The Patient Safety Full Court Press Team met and discussed the proposed NPSA.

On March 30, the Patient Safety Full Court Press Team heard from several national experts on the opportunity to apply the aviation industry's safety model to health care, using electronic health records, data collection, and cutting-edge technology to support the proposed National Patient and Provider Safety Authority (NPSA). 

From MITRE, Senior Principal Wally Feerrar spoke on how the Aviation Safety Information Analysis and Sharing (ASIAS) Program built trust and a culture of sharing safety data in the aviation industry. Wally listed the ingredients of success, including federal and industry partnerships, voluntary participation, transparency, and using de-identified data to support this culture and successfully prevent accidents.

MITRE's Deputy FFRDC Director Lisa Tutterow then shared results from a research project with several children's hospitals, which showed that the aviation industry model has great potential to reduce adverse events in health care, save lives, and avoid injuries, as well as save health care costs and reduce waste and inefficiency. Lisa emphasized that having a neutral, trusted third party in these projects to manage data and sensitive information was crucial for success.

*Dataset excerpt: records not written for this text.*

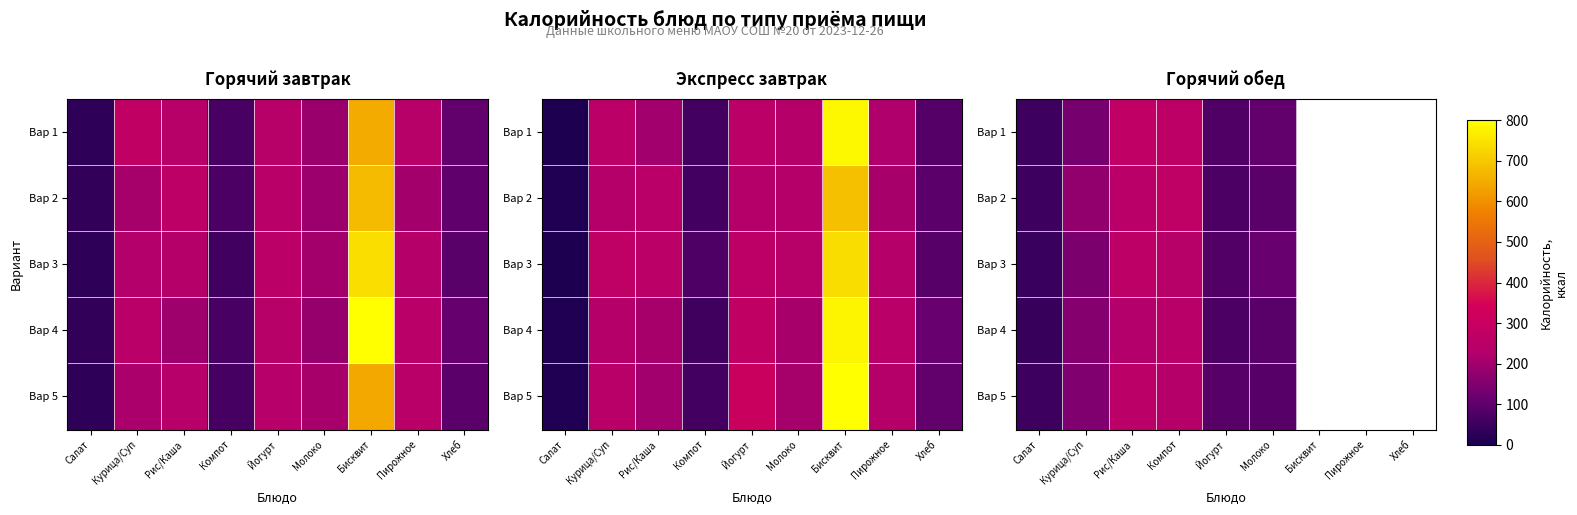

What is the total value across all series at Курица/Суп?

763.9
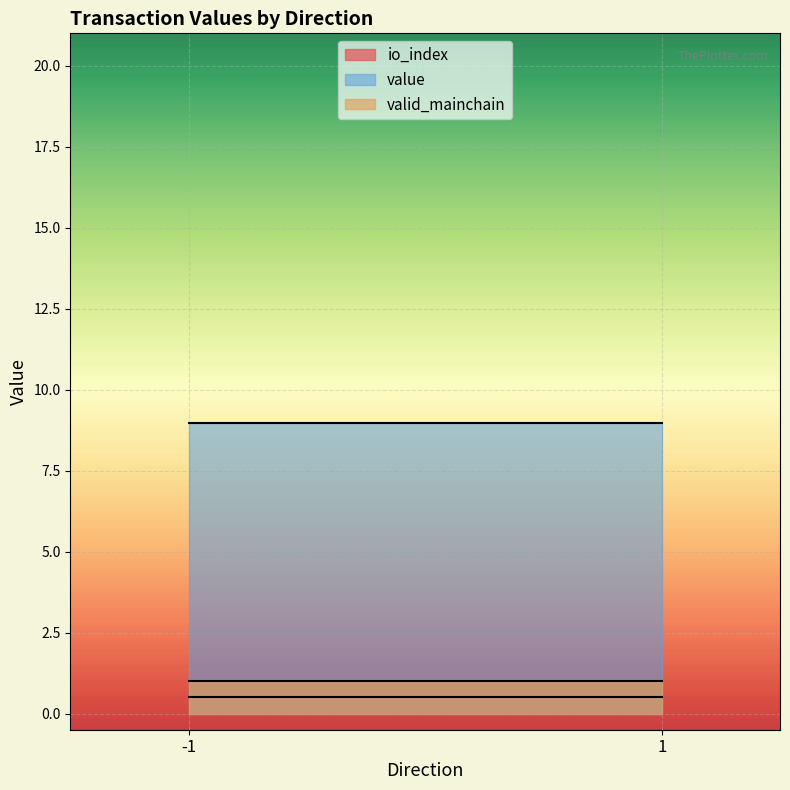

List the series in order of their peak value, highest first.

value, valid_mainchain, io_index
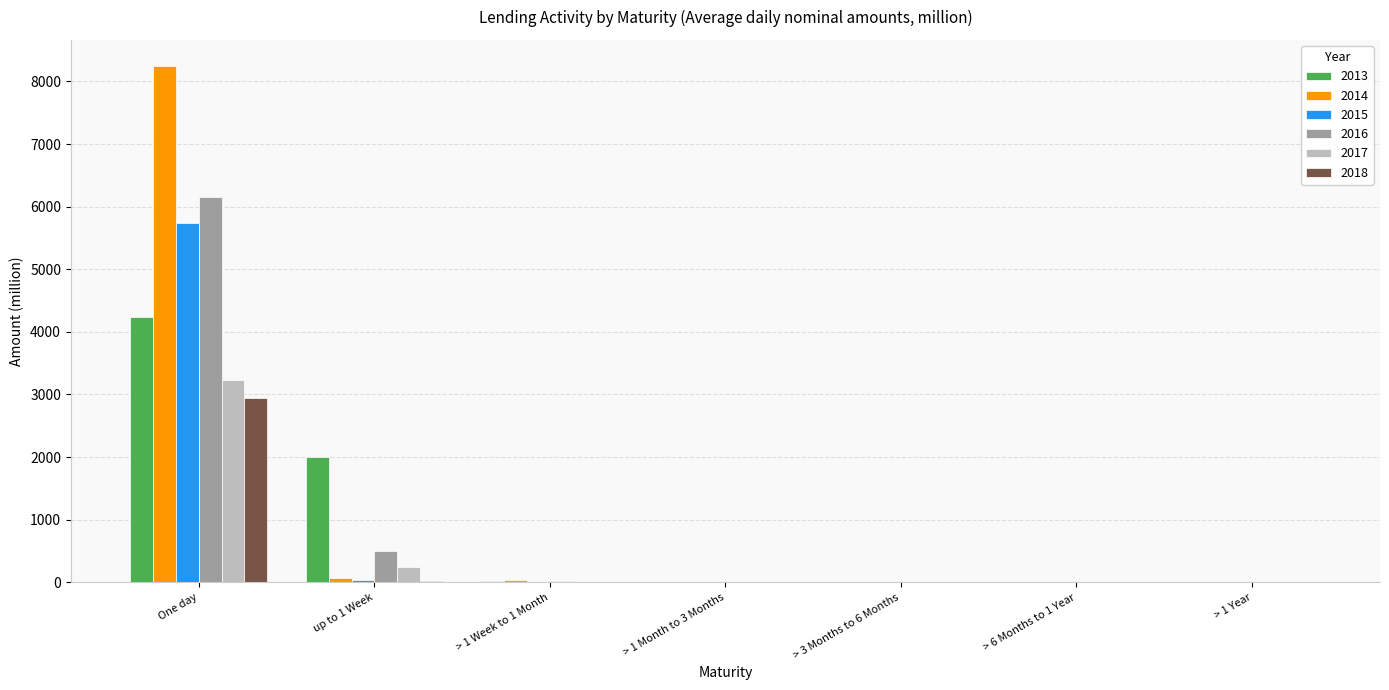

Does the chart contain stacked bars?

No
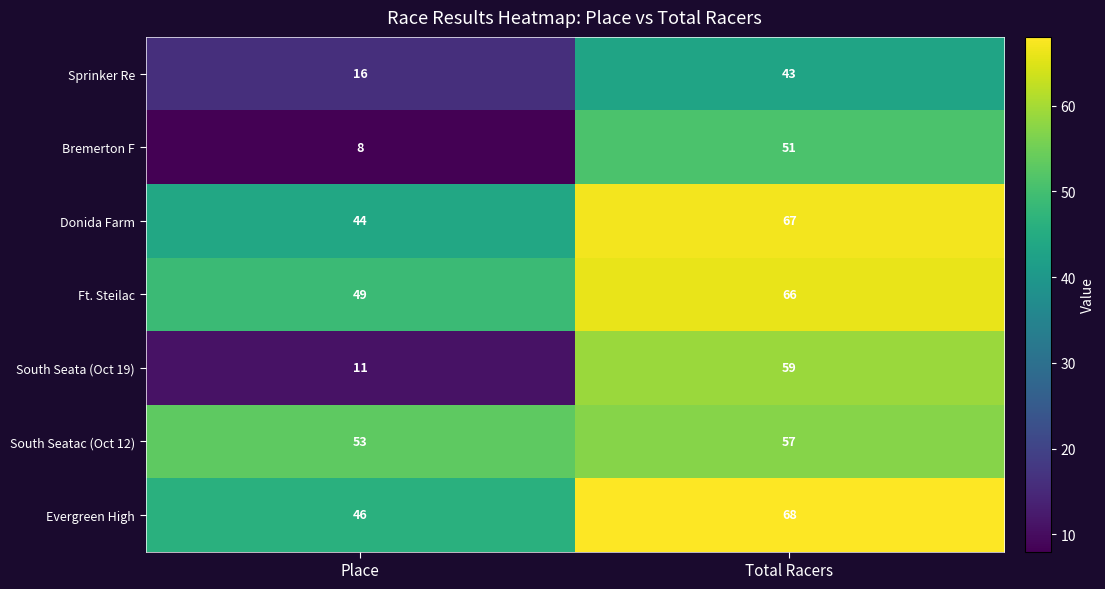

What is the maximum value for Bremerton F?

51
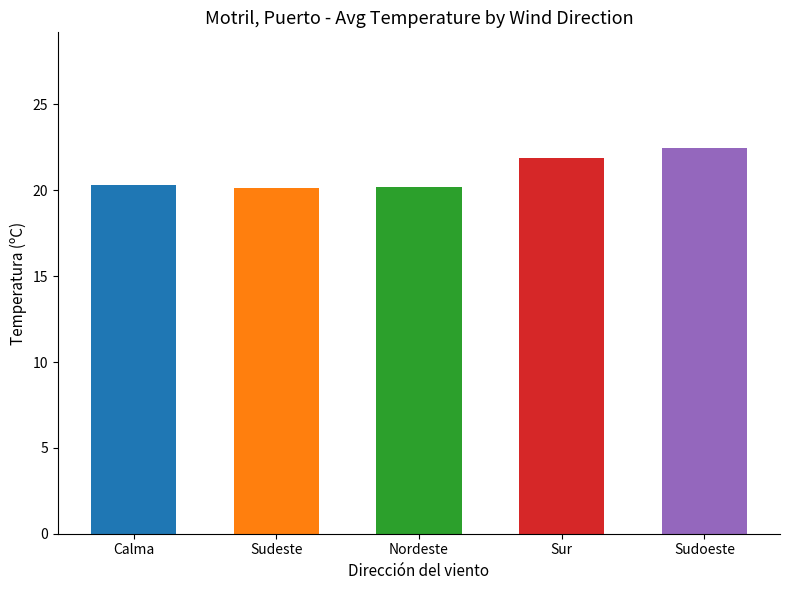

What is the approximate value at Calma?

20.3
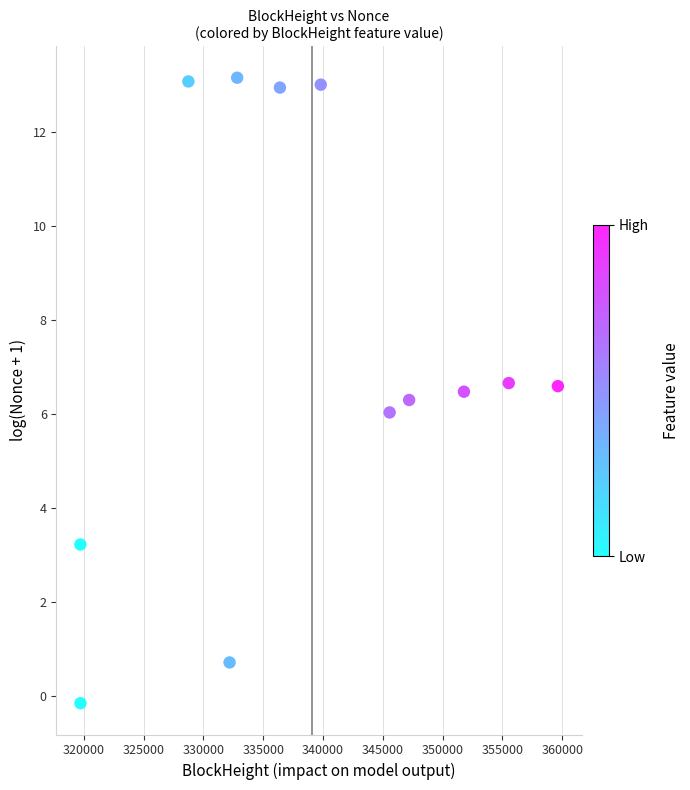

What is the range of X values (max minus min)?

39933.0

Lisa Simpson, CEO of AcademyHealth introduced Lee Fleisher, MD, Chief Medical Officer and Director of Center for Clinical Standards and Quality, Centers for Medicare & Medicaid Services (CMS). Lee spoke on current and future aspirations to collect reliable data for patient safety indicators at CMS. Lee noted the path to the future will include harnessing and expanding high quality clinical data and using technology to leverage and retrieve the data already collected through electronic health records automatically, to reduce burden on clinicians.

José-Alain Sahel, MD, Distinguished Professor and Chairman of the Department of Ophthalmology at the University of Pittsburgh School of Medicine then spoke on "digital twin" technology and how it can be used to inform diagnoses and prescription and treatment decision making for better, safer care. The patient-centered "digital twin" technology creates a model of an individual patient that can simulate diagnostics and outcomes of various therapies, to provide individualized treatment and safety monitoring. This can inform decisions of both the clinician and the patient and contribute to a data pool that benefits each subsequent patient who would use the technology.

JHF Chief Policy Officer Robert Ferguson then introduced Regina Hoffman, MBA, RN, Executive Director of the Patient Safety Authority, who spoke about the role of patient safety authorities and patient safety organizations, and the role of the patient safety databases network. Regina echoed earlier comments about the importance of independent patient safety organizations in their capacity to develop relationships. She said that a NPSA that supports automated data collection and monitoring would resolve current issues with relying on human reporting of events.

Overall, the session emphasized the great potential for an NPSA to fill a national gap in patient safety monitoring and reporting, and that existing and upcoming technology innovations can support this proposed infrastructure.

To build on the meeting's discussion, JHF President and CEO Karen Feinstein would like to collect responses on two questions:

What are the best, reliable, respected patient safety indicators?

What other data sources, in addition to EHRs, should we be mining for patient safety indicators?